A percepção nos bastidores de Brasília é clara: o governo de Donald Trump quer evitar qualquer acordo que possa fortalecer a gestão de Luiz Inácio Lula da Silva. E os sinais dessa ofensiva não são sutis. Recentemente, Trump compartilhou um artigo que classifica a disputa eleitoral no Brasil como um dos principais testes geopolíticos de Washington na América Latina, defendendo abertamente que a saída da esquerda do poder beneficiaria os interesses norte-americanos.
O jogo duplo e a reação do governo
A tensão escalou na última sexta-feira, dia 26, durante um evento sobre a parceria Mercosul-União Europeia em São Paulo. O vice-presidente Geraldo Alckmin subiu o tom e criticou duramente as tentativas do senador Flávio Bolsonaro, que é pré-candidato à Presidência, de negociar diretamente as tarifas com Washington por vias paralelas. Alckmin não poupou palavras e afirmou que “são maus brasileiros que trabalharam contra o Brasil e agora estão tentando remediar o que foi feito”.

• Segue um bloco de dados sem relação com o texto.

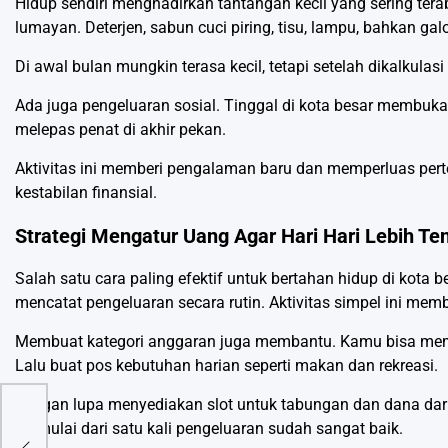
Hidup sendiri menghadirkan tantangan kecil yang sering ter
lumayan. Deterjen, sabun cuci piring, tisu, lampu, bahkan g
Di awal bulan mungkin terasa kecil, tetapi setelah dikalkula
Ada juga pengeluaran sosial. Tinggal di kota besar membuka
melepas penat di akhir pekan.
Aktivitas ini memberi pengalaman baru dan memperluas per
kestabilan finansial.
Strategi Mengatur Uang Agar Hari Hari Lebih Te
Salah satu cara paling efektif untuk bertahan hidup di kota
mencatat pengeluaran secara rutin. Aktivitas simpel ini mem
Membuat kategori anggaran juga membantu. Kamu bisa memisah
Lalu buat pos kebutuhan harian seperti makan dan rekreasi.
Jangan lupa menyediakan slot untuk tabungan dan dana daru
r
memulai dari satu kali pengeluaran sudah sangat baik.
an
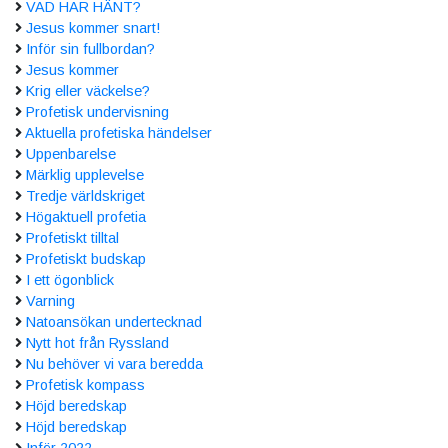
VAD HAR HÄNT?
Jesus kommer snart!
Inför sin fullbordan?
Jesus kommer
Krig eller väckelse?
Profetisk undervisning
Aktuella profetiska händelser
Uppenbarelse
Märklig upplevelse
Tredje världskriget
Högaktuell profetia
Profetiskt tilltal
Profetiskt budskap
I ett ögonblick
Varning
Natoansökan undertecknad
Nytt hot från Ryssland
Nu behöver vi vara beredda
Profetisk kompass
Höjd beredskap
Höjd beredskap
Inför 2022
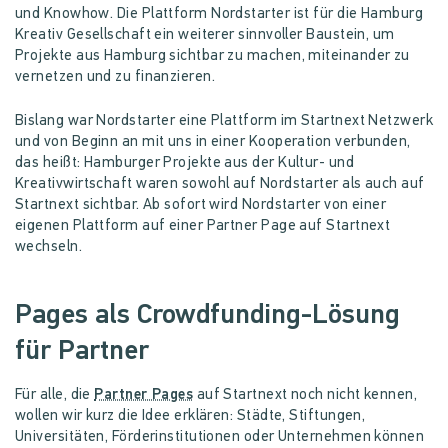
und Knowhow. Die Plattform Nordstarter ist für die Hamburg
Kreativ Gesellschaft ein weiterer sinnvoller Baustein, um
Projekte aus Hamburg sichtbar zu machen, miteinander zu
vernetzen und zu finanzieren.
Bislang war Nordstarter eine Plattform im Startnext Netzwerk
und von Beginn an mit uns in einer Kooperation verbunden,
das heißt: Hamburger Projekte aus der Kultur- und
Kreativwirtschaft waren sowohl auf Nordstarter als auch auf
Startnext sichtbar. Ab sofort wird Nordstarter von einer
eigenen Plattform auf einer Partner Page auf Startnext
wechseln.
Pages als Crowdfunding-Lösung
für Partner
Für alle, die
Partner Pages
auf Startnext noch nicht kennen,
wollen wir kurz die Idee erklären: Städte, Stiftungen,
Universitäten, Förderinstitutionen oder Unternehmen können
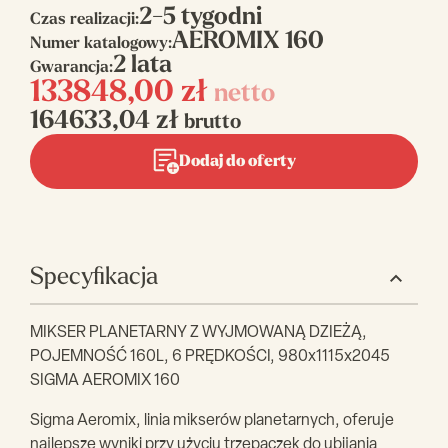
2-5 tygodni
Czas realizacji:
AEROMIX 160
Numer katalogowy:
2 lata
Gwarancja:
133848,00
zł
netto
164633,04
zł
brutto
Dodaj do oferty
Specyfikacja
MIKSER PLANETARNY Z WYJMOWANĄ DZIEŻĄ,
POJEMNOŚĆ 160L, 6 PRĘDKOŚCI, 980x1115x2045
SIGMA AEROMIX 160
Sigma Aeromix, linia mikserów planetarnych, oferuje
najlepsze wyniki przy użyciu trzepaczek do ubijania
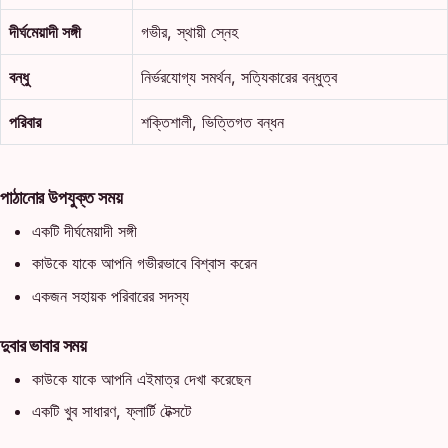
দীর্ঘমেয়াদী সঙ্গী
গভীর, স্থায়ী স্নেহ
বন্ধু
নির্ভরযোগ্য সমর্থন, সত্যিকারের বন্ধুত্ব
পরিবার
শক্তিশালী, ভিত্তিগত বন্ধন
পাঠানোর উপযুক্ত সময়
একটি দীর্ঘমেয়াদী সঙ্গী
কাউকে যাকে আপনি গভীরভাবে বিশ্বাস করেন
একজন সহায়ক পরিবারের সদস্য
দুবার ভাবার সময়
কাউকে যাকে আপনি এইমাত্র দেখা করেছেন
একটি খুব সাধারণ, ফ্লার্টি টেক্সটে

A reação institucional já havia começado dias antes. Na quarta-feira, dia 24, o Ministério das Relações Exteriores usou seus canais oficiais para classificar o tarifaço como uma tentativa clara de ingerência externa na justiça do país. O Itamaraty assegurou que o Brasil segue buscando o diálogo técnico, tentando provar que as regras locais não prejudicam os parceiros comerciais do norte.
Pix na mira e o pretexto técnico
Por trás das taxas adicionais está uma recomendação do Escritório do Representante Comercial dos EUA, baseada na Seção 301 da Lei de Comércio americana. A alegação de Washington é de que o Brasil adota práticas comerciais desleais. Ironicamente, um dos alvos da queixa é o Pix, sob o argumento de que o sistema de pagamentos instantâneos estaria prejudicando empresas financeiras dos Estados Unidos.
Para os negociadores brasileiros, o argumento não se sustenta, até porque os Estados Unidos desfrutam de um superávit comercial robusto em suas transações com o país. Além disso, a tarifa média aplicada pelo Brasil sobre as importações norte-americanas é de apenas 2,7%.
Mas os critérios técnicos parecem secundários diante do novo documento de segurança nacional dos EUA, publicado em dezembro de 2025. O texto deixa claro o plano de Washington de retomar a proeminência na América Latina e afastar influências externas, especialmente a China. Sob essa nova lógica imperial, a economia brasileira virou refém de um tabuleiro eleitoral que está apenas começando.